Question from Linear Kinetics

Let

f = 0.10 be the coefficient of friction,

θ be the angle between the incline and the horizontal,

m (unknown) be the mass of the sled,

a (to be computed) be the acceleration of the sled,

g = -9.81 m/s² be gravitational acceleration.

(The gravitational acceleration is negative because it is downwards.)
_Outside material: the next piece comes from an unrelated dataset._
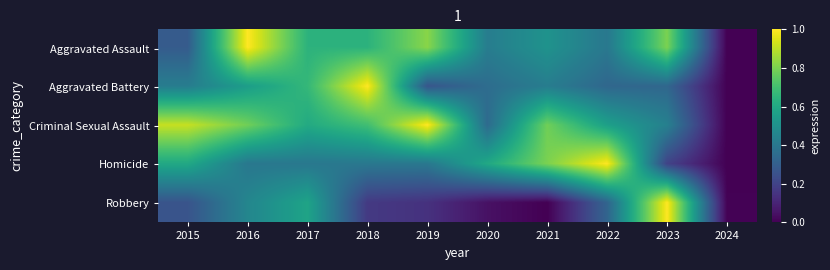

What is the difference between the highest and lowest values at 2018?

0.8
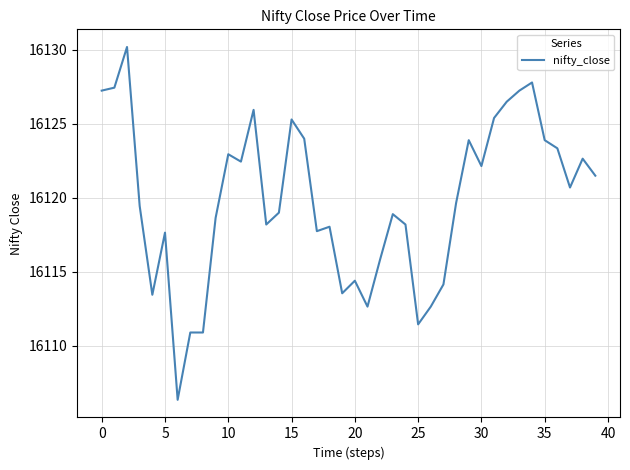

Does the chart have visible grid lines?

Yes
We are given the incline to be 8%, which means

sin(θ) = 0.08

a)

Please draw a diagram.

The sled is subject to three forces:

1) the force of gravity -- mg.

This force can be decomposed into the vector sum of

a force parallel to the incline -- mgsin(θ), and

a force perpendicular to the incline -- mgcos(θ).
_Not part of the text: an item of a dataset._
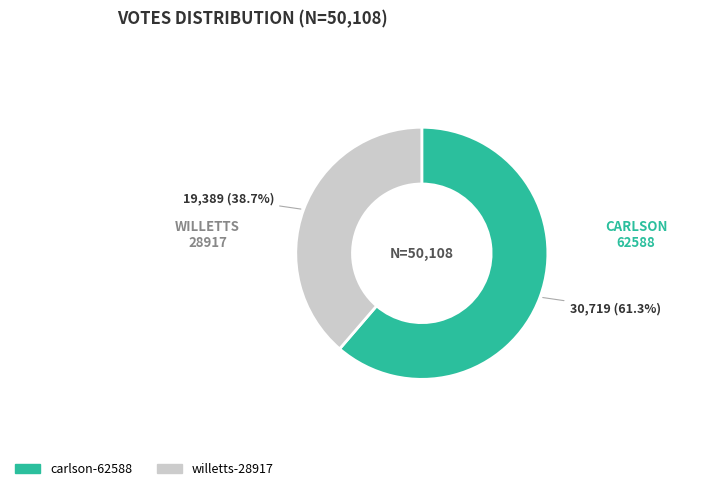

Rank the categories by value from highest to lowest.

carlson-62588, willetts-28917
2) The normal force of the ground -- mgcos(θ).

3) Downward force of friction -- mgcos(θ)f.

The net force parallel to the ground is the sum

F = mgsin(θ) + mgcos(θ)f

By Newton's second law the sled is subject to acceleration

a = F/m = gsin(θ) + gcos(θ)f

= g(sin(θ) + f√(1 - sin²(θ))

= 9.81×(0.08 + 0.1×√(1 - 0.08²)) = -1.76 m/s²

b)

Let

v = 60 km/h = 60,000m/3600s = 50/3 m/s be the initial velocity

t (unknown) be the time at which the sled's velocity becomes 0,

s (to be computed) be the distance the sled travels by the time t.

By definition of acceleration

(0 - v) = at

So

t = -v/a

By definition of acceleration

s = vt + at²/2 = -v²/a + a(-v/a)²/2 = -v²/a + v²/2a = -v²/2a

= -(50/3)²/(2×(-1.76)) = 78.9 m